Still, House Speaker John Boehner, R-Ohio, remains under pressure from tea-party conservatives not to yield to Democrats. He insisted no agreement on the $33 billion package had been reached.
"I've made clear that their $33 billion is not enough and many of the cuts that the White House and Senate Democrats are talking about are full of smoke and mirrors," Boehner said Monday. "That's unacceptable."
The two sides disagree on the types of programs to be cut. Republicans have insisted that the savings come by shrinking discretionary domestic programs. Substantially cutting or eliminating such programs would make it politically difficult to reinstate them in future years.
Democrats, though, have introduced ways to save money by reducing accounts in mandatory programs such as agriculture supports and transportation projects.

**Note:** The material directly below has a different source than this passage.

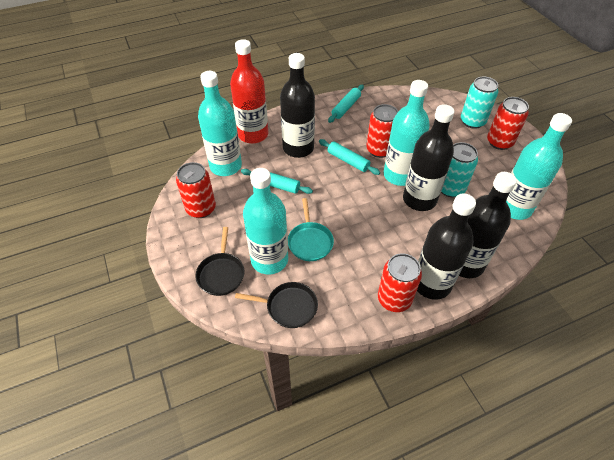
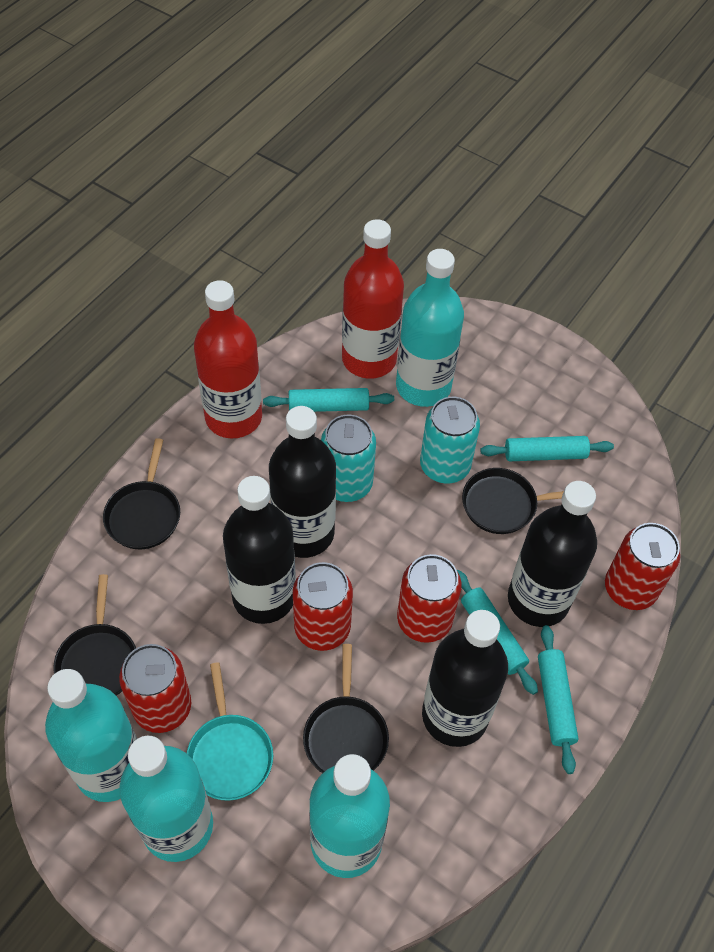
black pan: 2 -> 4
red bottle: 1 -> 2
turquoise rolling pin: 3 -> 4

The GOP had included such reductions in an earlier House-passed bill, but Democrats want to expand their use to as much as half the $33 billion to come from those kinds of savings, an approach denounced by Republicans.
Many conservatives want to see inclusion of nearly 70 policy proposals, such as laws to defund Planned Parenthood and gut the EPA - which Senate Majority Leader Harry Reid, D-Nev., has said would not be accepted.
"We are confident that in the end Republicans will reject cries from the tea party to shut down the government and work with us on a solution," said Reid spokesman Jon Summers.
HOUSE REPUBLICANS PLAN THIRD STOPGAP BILL
With budget talks deadlocked, House Republicans readied a week-long bill to cut spending by as much as $12 billion while averting a government shutdown threatened for Friday, officials disclosed Monday night.
The measure also would include enough money to operate the Defense Department through the Sept. 30 end of the fiscal year, the officials added.
They said House Speaker John Boehner, R-Ohio, told the rank and file in a closed-door meeting he would seek passage of the bill if it became clear it was necessary to avoid shutting the government down.
He presented the plan at the end of a day marked by increasing acrimony in negotiations involving the Obama administration, Senate Democrats and Republicans.